China loses patience with US leaders who 'kidnapped' world finance

China, the world's biggest owner of US Treasuries, turned up the pressure on the US to sort out its sovereign debt woes yesterday as its official news agency labelled American politicians "dangerously irresponsible" for failing to resolve the crisis.

As nervous investors dumped short-term Treasury bills, China's state-controlled Xinhua news agency said US politicians had "kidnapped" the rest of the world in a "game of chicken" by wrangling over a deal to raise America's $14.3 trillion (£8.7trn) debt ceiling.

The agency said in an editorial that many countries would be caught in the "impact zone" if politicians failed to agree a deal by Tuesday's deadline, with China set to be hit particularly hard because $1.2trn of its colossal $3.2trn of foreign reserve holdings are in US Treasuries.

In a sign of investors' skittishness, the rate on Treasury bills maturing next Thursday jumped to 28 basis points, or 0.28 per cent, yesterday, from 16 basis points on Thursday and virtually zero two weeks ago. By contrast, T-bills due to expire before Tuesday remained at virtually zero yesterday.

Xinhua's comments followed a call from Yu Yongding, a former Chinese central bank adviser, for the country to reduce its US Treasury holdings, saying: "US bonds are not safe, but people think they are. That is a mirage."

China has been "passively diversifying" its fast-growing foreign exchange reserves away from US Treasuries for the past six years, increasing its total holdings of American sovereign debt, but decreasing them as a percentage by acquiring a growing range of other overseas assets, according to David Mann, Standard Chartered's regional head of research for the Americas.

But economists say the rate at which China diversifies away from US Treasuries – and US assets in general – is likely to accelerate as a result of this crisis, even if the expected last-minute deal to raise the debt ceiling is cobbled together.

Mark Williams, the senior China economist at Capital Economics, said: "China can reduce its share of US Treasuries and there is inconclusive evidence to suggest that maybe it has already done that this year. That could reduce faster if there is a downgrade."

Mr Mann added: "Confidence in US Treasuries has been shaken and this could have an impact on Chinese ownership around the margin."
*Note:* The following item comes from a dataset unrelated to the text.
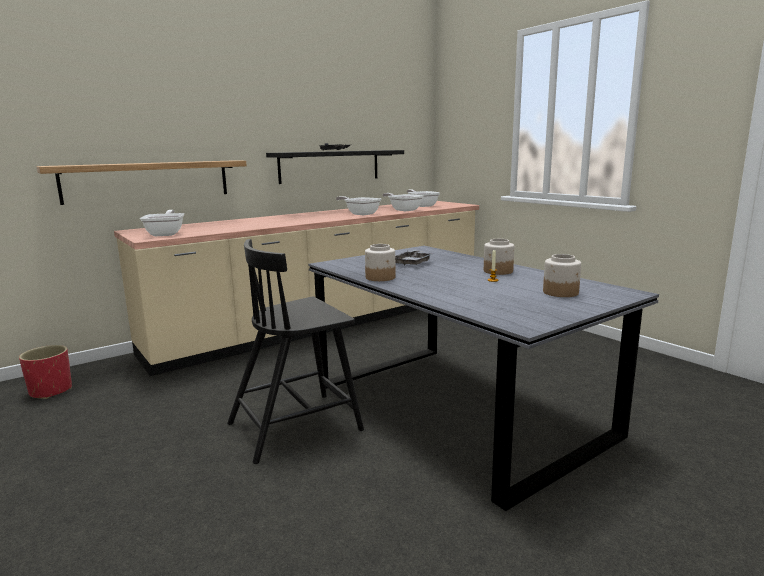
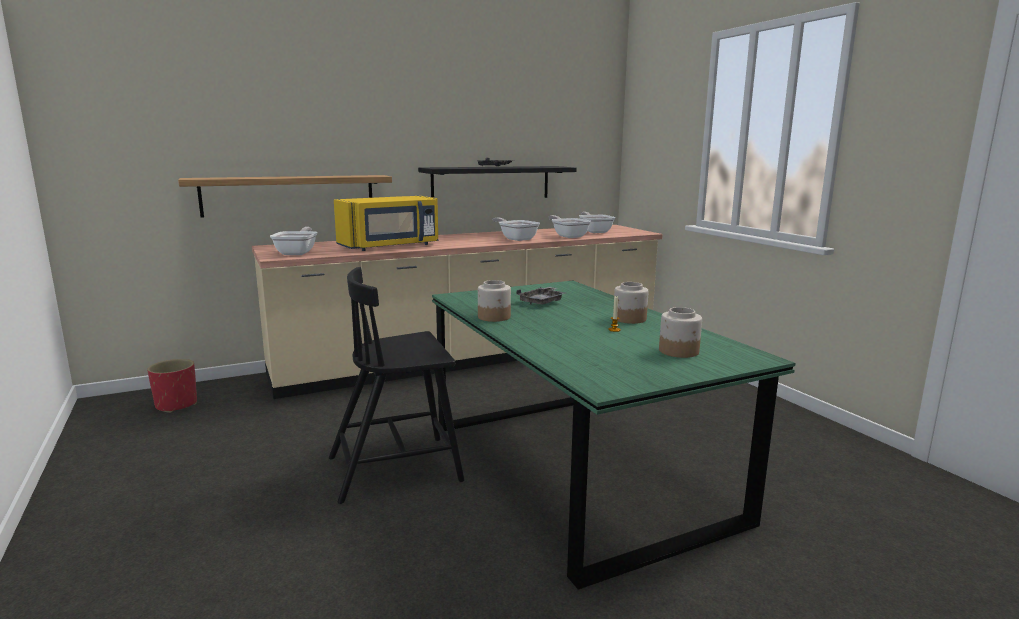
camera: 10 degrees right, 0 degrees up
(251, 225) = (390, 246): none -> yellow microwave
(458, 407) = (577, 468): grey dining table -> green dining table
However, economists said China was unlikely to embark on any large-scale selling of US bonds because such a move could significantly reduce their value, while there is no viable alternative safe haven in which to invest such huge amounts. Furthermore, Chinese acquisitions of dollar-denominated assets are crucial to China's policy of increasing the attractiveness of its exports by keeping the value of its currency low.

In other signs of nervousness, CME, the world's largest futures exchange operator, asked traders to post more Treasuries as collateral for outstanding trades, to protect itself in the event of falling valuations. Meanwhile, money market funds dedicated to Treasuries pulled $21bn out of those funds this week, compared with an average inflow of $280m in the first three weeks of July, according to Crane Data.